Kempten (, (Swabian German: )) is the largest town of Allgäu, in Swabia, Bavaria, Germany. The population was about 68,000 in 2016. The area was possibly settled originally by Celts, but was later taken over by the Romans, who called the town Cambodunum. Kempten is the oldest urban settlement (town) in Germany.

History

Pre-Roman
The Greek geographer Strabo mentions in 50 BC a town of the Celtic Estiones named Kambodunon. This is considered the oldest written reference of any German city. So far no archaeological evidence could be found that this Celtic settlement really existed.

Roman era
In 15 BC Roman troops led by Nero Claudius Drusus and his brother Tiberius conquered and destroyed an existing Celtic settlement.  Later the settlement was named Cambodunum.
In the following years the city was rebuilt on a classical Roman city plan with baths, forum and temples. Initially in wood, the city was later rebuilt in stone after a devastating fire that destroyed almost the entire city in the year 69 AD. The city possibly served as provincial capital of Raetia during the first century before Augsburg took over this role. Extensive archaeological excavations at the end of the 19th century and again during the 1950s at what were then the outskirts of Kempten unearthed the extensive structural foundations.

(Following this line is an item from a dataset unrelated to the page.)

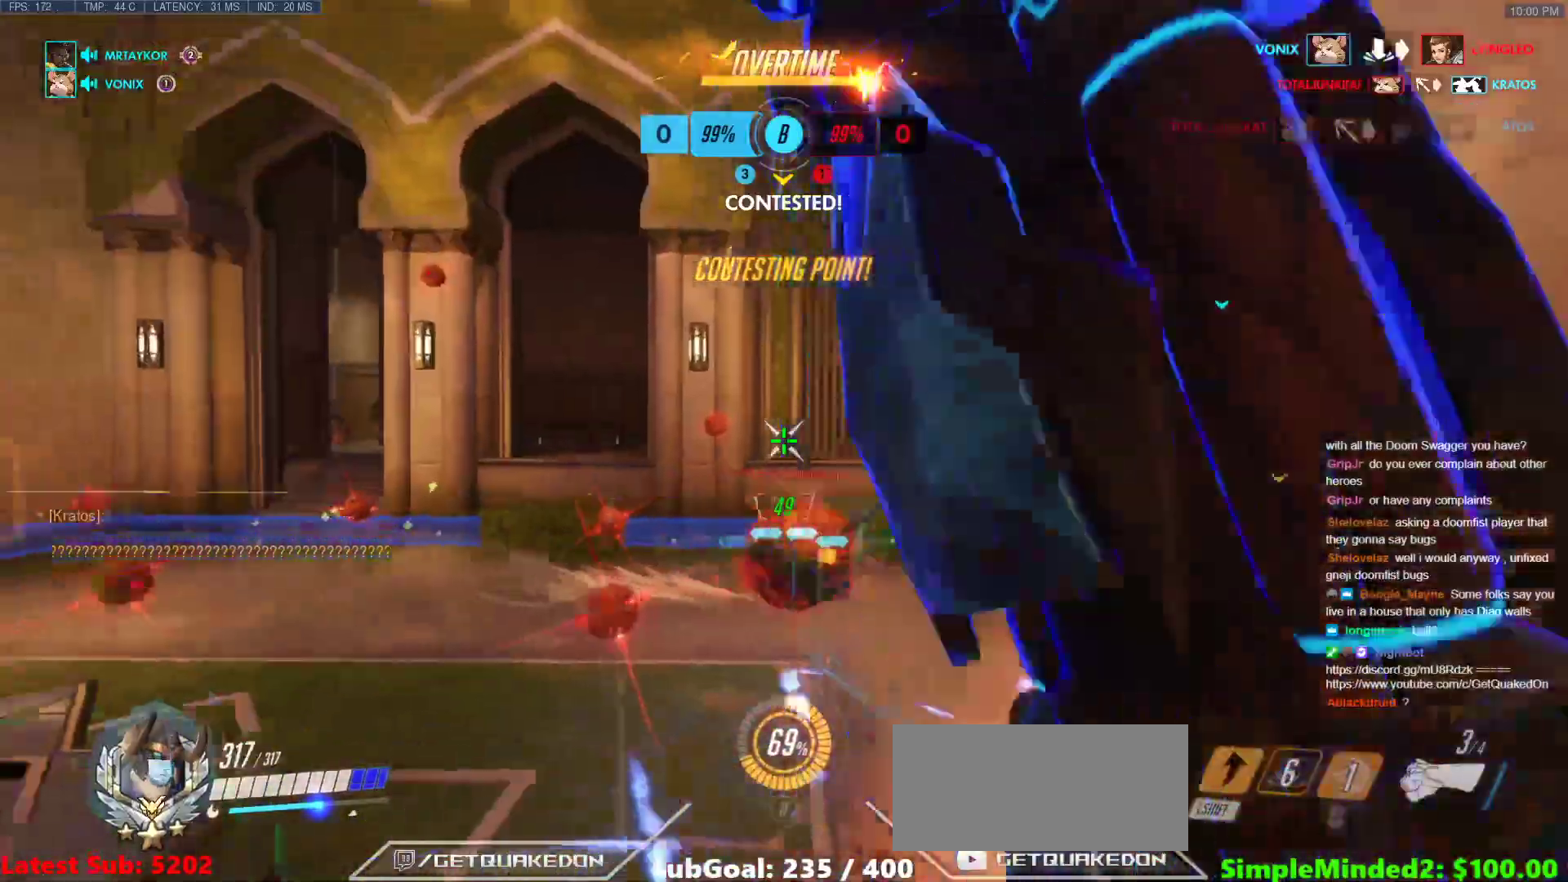
{"keys": ["a", "w"], "mouse": [], "events": [[50, "a", "down"], [50, "d", "up"], [50, "mouse_left", "up"], [50, "shift", "up"], [467, "w", "down"]]}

The city was again destroyed in 233 AD by the Alemanni, a Suebic tribe. The original site of Cambodunum was then abandoned and the settlement moved to a strategically safer location on the Burghalde hill overlooking the river Iller.

In the middle of the 5th century the last Roman troops had left the area and the city was entirely taken over by the Alemanni.

Middle Ages 
After the Romans abandoned the settlement, it was moved from the hill down to the plains located next to the river Iller. In written sources, the town appears as Cambidano. Being still predominantly Alemannic, the town once more was destroyed by the Franks in 683 as a consequence of the city's support of an uprising against the Frankish kingdom.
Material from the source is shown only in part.